M.M. : la prise de conscience nutritionnelle observée dans le marché du "Food" est aussi ancrée dans l’univers des boissons. Cela rejoint la question précédente avec le courant des "craft beers". Nous le voyons également avec les "softs" ou avec toutes les propositions autour du "healthy drinking". L’intérêt porté aujourd’hui par les consommateurs sur les vins bio, nature ou en biodynamie, même si toutes ces propositions sont encore floues, est également un signe de cette attente de naturalité. N’oublions pas non plus le recul de la consommation des boissons alcoolisées, compensé par une recherche de sélectivité. Nous voyons bien sur ce marché une forte "prémiumisation" et sophistication de l’offre. Il s’agit bien du même nouveau consommateur.
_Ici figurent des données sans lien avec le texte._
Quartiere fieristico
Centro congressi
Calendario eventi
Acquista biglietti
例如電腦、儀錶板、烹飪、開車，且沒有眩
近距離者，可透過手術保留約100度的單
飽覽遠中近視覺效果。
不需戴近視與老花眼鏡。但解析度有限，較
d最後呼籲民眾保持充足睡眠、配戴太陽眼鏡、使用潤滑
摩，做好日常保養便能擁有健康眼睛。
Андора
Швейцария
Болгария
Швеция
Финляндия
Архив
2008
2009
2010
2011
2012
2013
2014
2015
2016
Il est aussi dans ce paradoxe du contrôle de sa consommation et du lâcher prise, entre les cures de détox et le plaisir d'un bon vin.

 

 

IN : que va changer la féminisation de la demande pour le marché ?


M.M. : la féminisation du marché des boissons va, de notre point de vue, nécessiter d’être proactif en construisant la "culture boissons" de ces clientèles plus néophytes, pour qui les usages sont moins codifiés, donc plus ouverts. Mais en même temps se dévelopent des populations plus attentives à leur consommation de boissons alcoolisées répondant à deux freins principaux à la consommation : 81% ont peur de perdre le contrôle, 64% veulent maintenir leur ligne. Ces mêmes consommatrices sont sensibles à quatre leviers : la "désaisonalisation", dont l’exemple le plus probant est le rosé; la "désalcoolisation", avec la montée des vins légers, et toutes les propositions de cocktails ou de bières sans alcool; la "gamification", les offres de "DIY" (coffret cocktail, micro-brasserie etc…); la mobilité, c'est à dire l'accompagnement des femmes dans leurs modes de vie.